|
Texto Anterior | Próximo Texto | Índice
LIVROS
ROMANCE
Autor diverte com narrativa de situações fantasiosas e tom debochado
Cony recorre ao inexplicável em "O Adiantado da Hora"
MARCELO COELHO
COLUNISTA DA FOLHA
Enquanto muita gente perde
horas rascunhando um bilhete de cinco linhas, Carlos Heitor
Cony escreve como quem respira.
"O Adiantado da Hora" é o sétimo romance que publica desde
1995 -ano em que, interrompendo um silêncio de 22 anos,
voltou ao gênero com "Quase Memória". Há ainda, claro, as crônicas diárias na Folha, os livros juvenis, o "romance-reportagem"
"O Beijo da Morte", sua participação na Folha Online, sem contar
o trabalho de comentarista na rádio CBN e na BandNews.
Em "O Adiantado da Hora",
não se vai encontrar muito daquele lirismo bem medido com
que o autor freqüentemente encanta quem acompanha as suas
crônicas. Mas seus leitores diários
conhecem também o gesto subitamente extravagante, o áspero
recurso ao inexplicável -que esse romance maneja com notável
fluência narrativa.
A história é das mais enroladas.
Zé Mário, uma espécie de faz-tudo num escritório de advocacia
carioca, é deslocado para a região
de Cabo Frio, onde terá de investigar o desaparecimento de uma
ex-comissária de bordo alemã e
suas possíveis relações com a
eventual construção de uma
bomba atômica brasileira.

◆ Enunciado
Reproduza fielmente a parte da resenha que começa em "Zé Mário, uma" e termina em "bomba atômica brasileira.".

◆ Linhas
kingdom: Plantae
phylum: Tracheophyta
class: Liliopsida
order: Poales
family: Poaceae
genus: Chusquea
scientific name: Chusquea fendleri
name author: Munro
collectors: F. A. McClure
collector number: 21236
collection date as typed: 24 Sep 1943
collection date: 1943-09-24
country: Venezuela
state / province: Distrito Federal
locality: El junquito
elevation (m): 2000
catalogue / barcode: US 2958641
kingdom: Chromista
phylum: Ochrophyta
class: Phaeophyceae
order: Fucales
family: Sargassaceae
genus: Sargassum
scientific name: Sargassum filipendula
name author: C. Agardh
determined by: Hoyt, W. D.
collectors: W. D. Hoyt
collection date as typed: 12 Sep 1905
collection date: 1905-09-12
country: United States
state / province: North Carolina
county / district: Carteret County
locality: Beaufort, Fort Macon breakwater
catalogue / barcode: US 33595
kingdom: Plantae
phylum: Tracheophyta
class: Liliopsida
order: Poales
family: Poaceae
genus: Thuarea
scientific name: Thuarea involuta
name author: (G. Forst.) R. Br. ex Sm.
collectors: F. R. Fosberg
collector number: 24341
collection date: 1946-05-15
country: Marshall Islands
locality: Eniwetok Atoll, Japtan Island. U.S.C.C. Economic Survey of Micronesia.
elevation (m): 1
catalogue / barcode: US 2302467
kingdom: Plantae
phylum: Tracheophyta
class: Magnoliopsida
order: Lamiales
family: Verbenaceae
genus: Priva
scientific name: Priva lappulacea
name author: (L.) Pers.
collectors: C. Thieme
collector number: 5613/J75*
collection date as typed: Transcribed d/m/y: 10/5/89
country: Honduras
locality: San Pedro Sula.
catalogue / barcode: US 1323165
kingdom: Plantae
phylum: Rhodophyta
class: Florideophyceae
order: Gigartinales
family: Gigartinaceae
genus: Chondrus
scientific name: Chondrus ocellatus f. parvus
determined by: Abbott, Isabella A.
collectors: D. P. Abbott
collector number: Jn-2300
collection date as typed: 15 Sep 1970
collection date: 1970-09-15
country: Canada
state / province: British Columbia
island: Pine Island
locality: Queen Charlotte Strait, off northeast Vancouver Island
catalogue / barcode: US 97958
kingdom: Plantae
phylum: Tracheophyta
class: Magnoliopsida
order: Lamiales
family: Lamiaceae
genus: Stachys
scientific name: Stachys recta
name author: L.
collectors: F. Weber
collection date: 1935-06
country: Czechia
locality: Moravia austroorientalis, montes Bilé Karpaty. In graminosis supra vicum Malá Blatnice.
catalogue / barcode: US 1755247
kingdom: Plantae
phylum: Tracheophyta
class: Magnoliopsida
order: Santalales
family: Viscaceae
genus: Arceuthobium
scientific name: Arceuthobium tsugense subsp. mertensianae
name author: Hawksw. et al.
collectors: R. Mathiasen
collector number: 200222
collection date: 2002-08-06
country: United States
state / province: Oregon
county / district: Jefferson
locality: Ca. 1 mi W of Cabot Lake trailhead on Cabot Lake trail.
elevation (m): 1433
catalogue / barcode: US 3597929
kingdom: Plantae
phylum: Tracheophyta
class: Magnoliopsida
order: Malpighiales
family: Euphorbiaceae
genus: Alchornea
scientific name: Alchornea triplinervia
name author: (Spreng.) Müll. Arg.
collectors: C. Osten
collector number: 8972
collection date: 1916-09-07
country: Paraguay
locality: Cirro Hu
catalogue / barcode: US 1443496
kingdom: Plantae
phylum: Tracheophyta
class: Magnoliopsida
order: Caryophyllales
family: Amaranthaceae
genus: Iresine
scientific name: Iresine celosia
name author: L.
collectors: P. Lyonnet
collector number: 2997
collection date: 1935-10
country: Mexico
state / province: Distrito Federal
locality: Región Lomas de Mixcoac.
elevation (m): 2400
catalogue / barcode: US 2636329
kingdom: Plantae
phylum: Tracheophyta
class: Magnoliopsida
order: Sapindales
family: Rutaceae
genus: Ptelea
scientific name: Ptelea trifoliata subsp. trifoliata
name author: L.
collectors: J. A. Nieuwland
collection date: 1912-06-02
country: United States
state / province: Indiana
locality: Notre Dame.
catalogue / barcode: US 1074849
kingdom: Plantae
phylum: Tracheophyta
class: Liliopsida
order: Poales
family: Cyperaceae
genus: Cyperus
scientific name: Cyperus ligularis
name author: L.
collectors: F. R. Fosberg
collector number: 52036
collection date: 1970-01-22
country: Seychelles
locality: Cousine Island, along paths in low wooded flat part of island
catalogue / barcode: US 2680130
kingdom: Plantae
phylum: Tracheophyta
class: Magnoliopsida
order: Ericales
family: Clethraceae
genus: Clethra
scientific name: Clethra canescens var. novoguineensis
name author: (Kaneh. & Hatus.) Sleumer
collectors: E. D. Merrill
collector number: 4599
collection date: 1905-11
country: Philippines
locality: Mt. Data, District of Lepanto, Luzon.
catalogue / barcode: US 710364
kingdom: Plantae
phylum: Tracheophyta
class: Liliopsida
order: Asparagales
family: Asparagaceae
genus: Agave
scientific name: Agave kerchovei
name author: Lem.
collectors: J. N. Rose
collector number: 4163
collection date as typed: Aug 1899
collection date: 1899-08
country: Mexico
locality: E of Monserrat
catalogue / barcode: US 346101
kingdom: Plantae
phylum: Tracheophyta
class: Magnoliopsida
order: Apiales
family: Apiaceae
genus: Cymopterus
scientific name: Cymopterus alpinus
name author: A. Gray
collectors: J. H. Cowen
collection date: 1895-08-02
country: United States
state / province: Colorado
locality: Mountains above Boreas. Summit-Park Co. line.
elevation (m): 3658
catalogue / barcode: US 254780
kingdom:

◆ Resposta do exercício
Zé Mário, uma espécie de faz-tudo num escritório de advocacia
carioca, é deslocado para a região
de Cabo Frio, onde terá de investigar o desaparecimento de uma
ex-comissária de bordo alemã e
suas possíveis relações com a
eventual construção de uma
bomba atômica brasileira.